Group aims to conserve mountain
A coalition formed to oppose expansion of alpine skiing on Mount Spokane has turned to the Web to enlist the public’s help.
The Save Mt. Spokane Coalition has started an online petition that has already shown the potential power of the Internet.
Signatures have been coming from across the country and around the world in the week since the petition was posted on thepetitionsite.com.
While fewer than 100 signatures had been posted early this week, the reach of the Web shows how it can be used to galvanize public opinion.
People who sign the petition can choose whether to have their names disclosed, and they can make comments.
“Mt. Spokane is a beautiful and valuable natural area and should remain as such,” wrote Jena Ponti, a former Spokane resident living in Montana. She was the ninth person to sign the petition on July 1, the day the petition was posted.
Mount Spokane 2000, the organization that runs the ski area, is seeking to expand the ski area to acreage on the northwest flank of the mountain, a move its officials said would enhance the length of the ski season; provide better terrain for learners; and improve safety for skiers who currently stray onto the remote section of the mountain.
Brad McQuarrie, manager of the ski area, said the goal is to “provide the public with the best outdoor recreation we can.”
But Chris Bachman of the coalition said the expansion would harm wildlife and damage a mature forest that provides an important conservation area. “The main part of this is to keep the habitat that’s there pristine,” he said, explaining the area is critical for wildlife migration.
The coalition formed last March includes the Upper Columbia River Group of the Sierra Club, the Spokane Mountaineers and the Lands Council in Spokane.
Currently, the undeveloped forest on the northwest flank is used by snowmobile riders on a lower elevation road and cross-country skiers and snowshoe enthusiast on upper trails. “You can’t snowshoe across a ski area,” said Bachman, who leads youth groups into the area during the winter.
He said Mount Spokane “is an amazing resource to have that close to town,” and it’s unfair to turn over an undeveloped section of the mountain to the dominance of alpine skiing.
McQuarrie said the proposed expansion of the ski area comes after years of study, master planning work and public comment last year. It includes improvements to existing lodges and facilities.
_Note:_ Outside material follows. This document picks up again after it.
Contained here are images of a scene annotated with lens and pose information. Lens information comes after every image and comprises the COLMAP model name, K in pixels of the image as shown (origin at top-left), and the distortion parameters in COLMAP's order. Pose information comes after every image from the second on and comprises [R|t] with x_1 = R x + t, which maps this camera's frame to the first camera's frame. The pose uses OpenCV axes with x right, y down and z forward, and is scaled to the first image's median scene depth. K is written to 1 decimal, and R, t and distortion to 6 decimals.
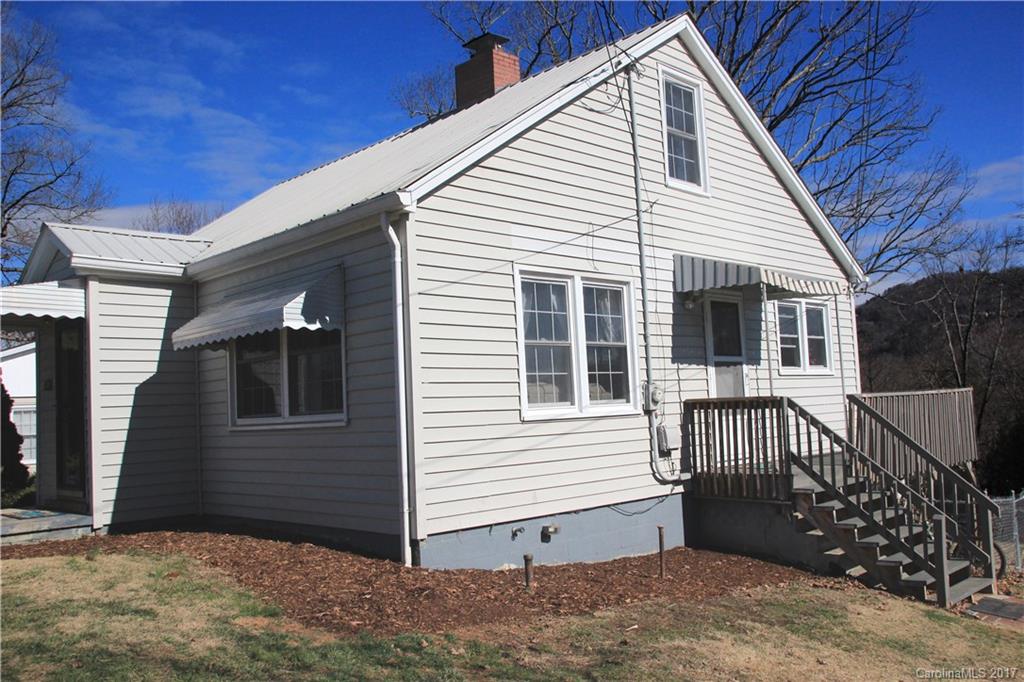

He said the state parks system is currently in the middle of an environmental review of the proposed expansion area near Mount Kit Carson on the western flank.
The new ski runs would likely be located at the site of an early-day ski area on the mountain. Remnants of that operation are still located there, and the former ski runs retain some of their gladelike character, although they have been reverting to forest as time goes on, he said.
Older, more mature segments of forest would not be touched in an expansion of the ski area, he said.
The biggest advantage for the ski area is the geography. The 118-acre portion of the northwest flank eyed for ski expansion is not exposed to the sun during fall and winter, allowing snow to accumulate there more quickly and to remain there longer. Access to the earlier snow could help make the ski area financially successful by allowing it to open by Thanksgiving weekend, an unusual occurrence now.
McQuarrie said that in 2005 the ski area had a record short ski season of 29 days, which was half that of other ski areas in the region. “We were forced to take a look at how do we survive on tough snow years,” he said.
In addition, the proposal could include a system for manufacturing snow from stored water to create ski paths near lifts at the lower parts of the mountain early in the season.
Expansion would allow for improved terrain for beginners and create a presence by Ski Patrol workers to keep skiers within the ski area. Currently, some skiers descend the western flank and have to be rescued from the woods or retrieved from homes on the north flank. Skier presence on roads used by snowmobile riders also is a hazard that could be controlled better with the expansion.
Once the environmental review is completed over the next year to 18 months, then the proposal will go back before the State Parks and Recreation Commission for approval, McQuarrie said.